More tips picked up at Joanna Barnden’s highly informative course on writing serials for women’s magazines:Writing Serials for Women's magazines

Each episode of a serial needs a cliffhanger to make the reader buy the next edition of the magazine. The cliffhanger has to leave the reader wondering about what has just happened or desperate to find out what is going to happen next. It should open up the story for lots of possibilities in the next episode rather than answering any questions or tying up any loose ends.

Try to do this by revealing something that suddenly changes the reader’s assumptions about the story line, such as a dead body, a person who is not what he seemed or dropping in a face from the past. Alternatively leave your character in a perilous situation, for example in charge of a runaway horse or at the mercy of a gun man in a post office hold-up.

I mentioned in my previous post that it is the opening episode plus further episode by episode summaries that sell a serial to an editor.
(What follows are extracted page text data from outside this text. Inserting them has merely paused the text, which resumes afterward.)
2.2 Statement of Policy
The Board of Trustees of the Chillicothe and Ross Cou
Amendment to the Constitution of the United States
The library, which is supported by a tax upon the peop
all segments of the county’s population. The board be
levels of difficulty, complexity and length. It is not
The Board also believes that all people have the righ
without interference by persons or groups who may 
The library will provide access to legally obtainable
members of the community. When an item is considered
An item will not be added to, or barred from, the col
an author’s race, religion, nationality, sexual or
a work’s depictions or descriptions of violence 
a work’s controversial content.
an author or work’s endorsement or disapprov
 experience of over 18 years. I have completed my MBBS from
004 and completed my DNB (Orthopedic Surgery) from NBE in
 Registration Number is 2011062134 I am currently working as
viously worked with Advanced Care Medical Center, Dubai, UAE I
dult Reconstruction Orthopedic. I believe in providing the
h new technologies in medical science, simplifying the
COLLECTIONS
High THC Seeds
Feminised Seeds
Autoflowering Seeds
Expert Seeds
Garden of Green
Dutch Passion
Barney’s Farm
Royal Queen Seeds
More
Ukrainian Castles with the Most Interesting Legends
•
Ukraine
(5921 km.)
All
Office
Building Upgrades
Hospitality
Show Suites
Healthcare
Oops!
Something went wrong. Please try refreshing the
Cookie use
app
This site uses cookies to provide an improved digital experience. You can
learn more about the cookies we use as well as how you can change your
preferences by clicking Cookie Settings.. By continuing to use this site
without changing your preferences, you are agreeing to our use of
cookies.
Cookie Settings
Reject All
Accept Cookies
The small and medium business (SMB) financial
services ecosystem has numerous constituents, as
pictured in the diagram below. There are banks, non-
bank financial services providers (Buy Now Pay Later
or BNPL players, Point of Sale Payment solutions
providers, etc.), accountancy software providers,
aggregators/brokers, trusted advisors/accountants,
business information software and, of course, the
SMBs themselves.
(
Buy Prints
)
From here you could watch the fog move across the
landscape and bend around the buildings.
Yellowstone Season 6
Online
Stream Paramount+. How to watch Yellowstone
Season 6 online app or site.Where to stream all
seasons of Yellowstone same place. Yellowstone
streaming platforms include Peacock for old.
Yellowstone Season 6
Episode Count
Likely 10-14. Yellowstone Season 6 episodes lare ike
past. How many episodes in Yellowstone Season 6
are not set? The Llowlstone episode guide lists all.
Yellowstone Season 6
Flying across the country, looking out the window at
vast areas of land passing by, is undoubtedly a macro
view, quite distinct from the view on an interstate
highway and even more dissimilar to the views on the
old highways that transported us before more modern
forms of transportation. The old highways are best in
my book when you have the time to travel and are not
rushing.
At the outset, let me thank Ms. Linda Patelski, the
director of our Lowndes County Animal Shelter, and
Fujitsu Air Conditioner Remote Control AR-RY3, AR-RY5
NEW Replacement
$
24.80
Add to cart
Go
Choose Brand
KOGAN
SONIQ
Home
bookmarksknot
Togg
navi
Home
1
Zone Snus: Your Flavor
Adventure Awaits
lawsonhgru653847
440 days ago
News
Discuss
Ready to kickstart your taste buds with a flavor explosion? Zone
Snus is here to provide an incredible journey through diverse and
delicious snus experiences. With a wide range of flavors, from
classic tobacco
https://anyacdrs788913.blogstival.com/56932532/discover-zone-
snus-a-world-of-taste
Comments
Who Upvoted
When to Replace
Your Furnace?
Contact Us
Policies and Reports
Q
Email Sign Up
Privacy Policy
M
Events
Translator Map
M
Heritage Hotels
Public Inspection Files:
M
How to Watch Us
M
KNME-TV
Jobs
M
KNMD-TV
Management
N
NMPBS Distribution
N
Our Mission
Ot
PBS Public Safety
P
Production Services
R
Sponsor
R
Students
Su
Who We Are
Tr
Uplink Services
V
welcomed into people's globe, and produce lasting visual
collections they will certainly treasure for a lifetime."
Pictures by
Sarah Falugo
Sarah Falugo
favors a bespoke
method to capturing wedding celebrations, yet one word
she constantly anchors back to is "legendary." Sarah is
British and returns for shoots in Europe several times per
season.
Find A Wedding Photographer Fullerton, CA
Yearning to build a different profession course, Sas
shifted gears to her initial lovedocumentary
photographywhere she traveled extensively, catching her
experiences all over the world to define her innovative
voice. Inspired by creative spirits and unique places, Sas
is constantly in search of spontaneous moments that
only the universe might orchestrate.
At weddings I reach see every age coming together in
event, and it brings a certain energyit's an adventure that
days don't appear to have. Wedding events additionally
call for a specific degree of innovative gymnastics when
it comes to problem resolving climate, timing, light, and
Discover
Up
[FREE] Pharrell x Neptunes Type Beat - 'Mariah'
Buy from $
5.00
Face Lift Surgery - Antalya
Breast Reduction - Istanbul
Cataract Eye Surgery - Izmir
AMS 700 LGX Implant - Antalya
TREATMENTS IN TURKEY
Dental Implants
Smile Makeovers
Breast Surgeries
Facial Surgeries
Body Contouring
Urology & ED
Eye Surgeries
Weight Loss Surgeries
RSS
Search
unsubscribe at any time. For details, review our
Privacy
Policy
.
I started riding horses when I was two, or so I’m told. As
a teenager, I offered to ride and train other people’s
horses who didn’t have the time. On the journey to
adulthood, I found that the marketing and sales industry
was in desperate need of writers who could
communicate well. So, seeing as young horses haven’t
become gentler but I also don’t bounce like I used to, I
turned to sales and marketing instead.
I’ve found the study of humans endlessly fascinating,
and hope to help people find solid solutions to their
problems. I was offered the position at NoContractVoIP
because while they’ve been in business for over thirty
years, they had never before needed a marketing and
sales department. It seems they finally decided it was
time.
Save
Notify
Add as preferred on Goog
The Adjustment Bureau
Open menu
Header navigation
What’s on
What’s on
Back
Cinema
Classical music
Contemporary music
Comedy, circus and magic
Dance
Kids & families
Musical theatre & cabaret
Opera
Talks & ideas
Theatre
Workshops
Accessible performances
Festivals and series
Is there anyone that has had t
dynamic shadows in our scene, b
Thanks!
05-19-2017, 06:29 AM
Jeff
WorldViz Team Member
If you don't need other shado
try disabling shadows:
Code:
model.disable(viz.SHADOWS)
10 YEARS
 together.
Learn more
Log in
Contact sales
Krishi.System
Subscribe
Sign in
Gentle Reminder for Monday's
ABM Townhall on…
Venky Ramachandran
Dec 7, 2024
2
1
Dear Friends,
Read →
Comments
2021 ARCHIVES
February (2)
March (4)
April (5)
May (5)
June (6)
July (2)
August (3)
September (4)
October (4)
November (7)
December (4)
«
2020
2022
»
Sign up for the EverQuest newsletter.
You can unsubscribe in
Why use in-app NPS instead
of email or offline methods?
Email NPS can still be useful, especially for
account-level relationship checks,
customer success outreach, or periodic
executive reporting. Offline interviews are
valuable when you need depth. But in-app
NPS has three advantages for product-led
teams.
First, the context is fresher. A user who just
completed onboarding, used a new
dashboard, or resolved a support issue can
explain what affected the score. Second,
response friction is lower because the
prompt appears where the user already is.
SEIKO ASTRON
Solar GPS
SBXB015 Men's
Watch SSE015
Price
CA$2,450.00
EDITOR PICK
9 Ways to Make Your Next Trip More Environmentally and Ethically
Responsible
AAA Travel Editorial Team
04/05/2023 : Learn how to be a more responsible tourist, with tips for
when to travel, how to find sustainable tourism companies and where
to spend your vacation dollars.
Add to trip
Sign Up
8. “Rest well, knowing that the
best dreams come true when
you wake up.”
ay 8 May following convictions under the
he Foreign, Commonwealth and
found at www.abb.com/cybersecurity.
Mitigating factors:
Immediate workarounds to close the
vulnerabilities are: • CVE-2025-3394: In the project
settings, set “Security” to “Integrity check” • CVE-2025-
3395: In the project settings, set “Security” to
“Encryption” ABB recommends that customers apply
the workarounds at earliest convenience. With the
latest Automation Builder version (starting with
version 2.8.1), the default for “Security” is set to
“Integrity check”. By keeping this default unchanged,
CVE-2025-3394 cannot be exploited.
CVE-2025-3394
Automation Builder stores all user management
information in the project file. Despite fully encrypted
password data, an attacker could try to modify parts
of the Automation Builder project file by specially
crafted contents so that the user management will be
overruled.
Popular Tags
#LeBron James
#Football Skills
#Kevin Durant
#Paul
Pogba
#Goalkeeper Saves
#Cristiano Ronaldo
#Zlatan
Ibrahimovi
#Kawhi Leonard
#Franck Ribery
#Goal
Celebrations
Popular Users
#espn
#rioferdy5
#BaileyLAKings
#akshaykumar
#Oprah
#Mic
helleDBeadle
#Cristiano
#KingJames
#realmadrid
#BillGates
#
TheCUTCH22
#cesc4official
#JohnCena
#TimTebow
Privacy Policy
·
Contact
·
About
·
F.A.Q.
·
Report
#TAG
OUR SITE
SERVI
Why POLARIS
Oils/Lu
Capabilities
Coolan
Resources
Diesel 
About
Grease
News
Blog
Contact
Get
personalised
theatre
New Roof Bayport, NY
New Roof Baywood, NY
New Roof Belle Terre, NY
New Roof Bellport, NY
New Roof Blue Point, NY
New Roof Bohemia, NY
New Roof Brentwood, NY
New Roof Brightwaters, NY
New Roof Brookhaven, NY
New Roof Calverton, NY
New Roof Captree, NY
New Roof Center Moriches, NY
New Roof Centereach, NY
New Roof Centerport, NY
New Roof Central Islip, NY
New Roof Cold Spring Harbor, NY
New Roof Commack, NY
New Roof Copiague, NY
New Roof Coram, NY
Joanna referred to this first episode as the ‘pilot’ that really has to ‘wow’ a very critical audience. This episode should try to include all your main characters. There are 2 obvious ways of doing this:

  • Have everyone get together at a big important event such as a party, funeral or on a coach journey. Show how they react to each other and the event they are attending.
  • Have a crisis (such as a road accident, outbreak of war)  and show how the different characters react to it.  

Following on from this, the episode summaries need to be concise and easy to read. Around 500 words per episode is sufficient. Also include a cast list with your submission listing a very brief sentence about each character. Finally, write a short summary of the whole story. This should be similar to the blurb found on a novel or DVD.

Three magazines currently use serials:

  • People’s Friend – around 10 episodes with a total word count of 60,000
  • Women’s Weekly – serials of either 3 or 4 parts of 3800 words each, they want ‘serials that reflect life but in a way that is utterly compelling’
  • My Weekly – they don’t always run one but prefer 3 episodes of 2,500 words each 

Once a magazine has accepted the first episode and summaries you will usually be asked to submit each episode in turn to the editor. She may request changes to get things just right before you move on to write the next episode. There is no need to write the whole serial ‘on spec’.

So there you have it – serial writing in a nutshell!